The Significant Minute Trace Between Physician And The Society

By Theophilus Yankey Jnr
The Significant Minute Trace Between Physician And The Society
10.05.2019 LISTEN

Medical professionalism involves not just the relationship between a physician and a patient. It also involves a relationship with society. This relationship can be characterized as a ‘social contract’ whereby society grants the profession privileges, including exclusive or primary responsibility for the provision of certain services and a high degree of self-regulation, and in return, the profession agrees to use these privileges primarily for the benefit of others and only secondarily for its own benefit.

Medicine is today, more than ever before, a social rather than a strictly individual activity. It takes place in a context of government and corporate organization and funding. It relies on public and corporate medical research and product development for its knowledge base and treatments. It requires complex healthcare institutions for many of its procedures. It treats diseases and illnesses that are as much social as biological in origin. The Hippocratic tradition of medical ethics has little guidance to offer with regard to relationships with society. To supplement this tradition, present-day medical ethics addresses the issues that arise beyond the individual patient-physician relationship and provides criteria and processes for dealing with these issues. To speak of the ‘social’ character of medicine immediately raises the question – what is society?

The term refers to a community or nation. It is not synonymous with government; governments should, but often do not, represent the interests of society, but even when they do, they are acting for society, not as society. Physicians have various relationships with society. Because society, and its physical environment, are important factors in the health of patients, both the medical profession in general and individual physicians have significant roles to play in public health, health education, environmental protection, laws affecting the health or well-being of the community, and testimony at judicial proceedings. As the WMA Declaration on the Rights of the Patient puts it: “Whenever legislation, government action or any other administration or institution denies patients [their] rights, physicians should pursue appropriate means to assure or to restore them.” Physicians are also called upon to play a major role in the allocation of society’s scarce healthcare resources, and sometimes they have a duty to prevent patients from accessing services to which they are not entitled. Implementing these responsibilities can raise ethical conflicts, especially when the interests of society seem to conflict with those of individual patients.

DUAL LOYALTY

 When physicians have responsibilities and are accountable both to their patients and to a third party and when these responsibilities and accountabilities are incompatible, they find themselves in a situation of ‘dual loyalty’. Third parties that demand physician loyalty include governments, employers (e.g., hospitals and managed healthcare organizations), insurers, military officers, police, prison officials and family members. Although the WMA International Code of Medical Ethics states that “A physician shall owe his/her patients’ complete loyalty,” it is generally accepted that physicians may in exceptional situations have to place the interests of others above those of the patient. The ethical challenge is to decide when and how to protect the patient in the face of pressures from third parties. Dual loyalty situations comprise a spectrum ranging from those where society’s interests should take precedence to those where the patient’s interests are clearly paramount. In between is a large grey area where the right course of action requires considerable discernment.

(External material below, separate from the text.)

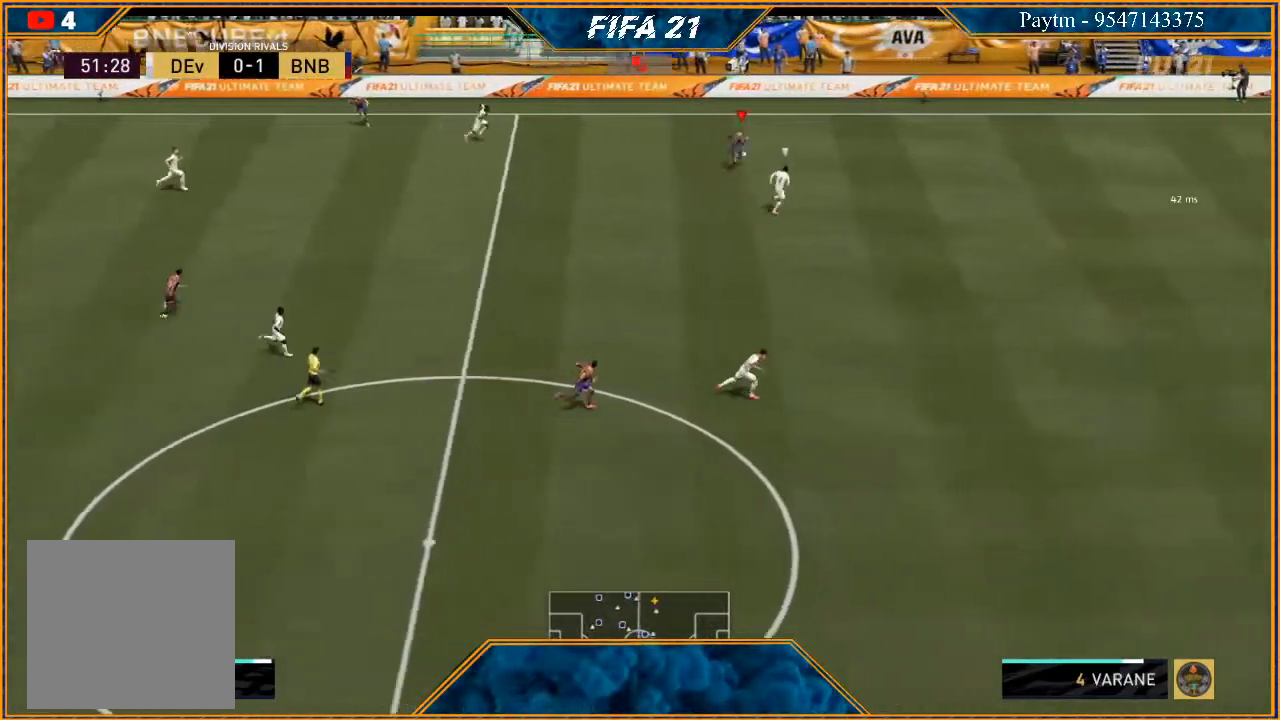
{"buttons": ["R2"], "left_stick": "right", "right_stick": "center", "events": []}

Closer to the middle of the spectrum are the practices of some managed healthcare programs that limit the clinical autonomy of physicians to determine how their patients should be treated. A particular form of a dual loyalty issue faced by physicians is the potential or actual conflict of interest between a commercial organization on the one hand and patients and/or society on the other. Pharmaceutical companies, medical device manufacturers and other commercial organizations frequently offer physicians gifts and other benefits that range from free samples to travel and accommodation at educational events to excessive remuneration for research activities. A common underlying motive for such company largesse is to convince the physician to prescribe or use the company’s products, which may not be the best ones for the physician’s patients and/or may add unnecessarily to a society’s health costs. The WMA’s 2009 Statement Concerning the Relationship between Physicians and Commercial Enterprises provides guidelines for physicians in such situations and many national medical associations have their own guidelines. The primary ethical principle underlying these guidelines is that physicians should resolve any conflict between their own interests and those of their patients in their patients’ favor.

RESOURCE ALLOCATION

 In every country in the world, including the richest ones, there is an already wide and steadily increasing gap between the needs and desires for healthcare services and the availability of resources to provide these services. This gap requires that the existing resources be rationed in some manner. Healthcare rationing, or ‘resource allocation’ as it is more commonly referred to, takes place at three levels:

 • At the highest (‘macro’) level, governments decide how much of the overall budget should be allocated to health; which healthcare expenses will be provided at no charge and which will require payment either directly from patients or from their medical insurance plans; within the health budget, how much will go to remuneration for physicians, nurses and other heath care workers, to capital and operating expenses for hospitals and other institutions, to research, to education of health professionals, to treatment of specific conditions such as tuberculosis or AIDS, and so on.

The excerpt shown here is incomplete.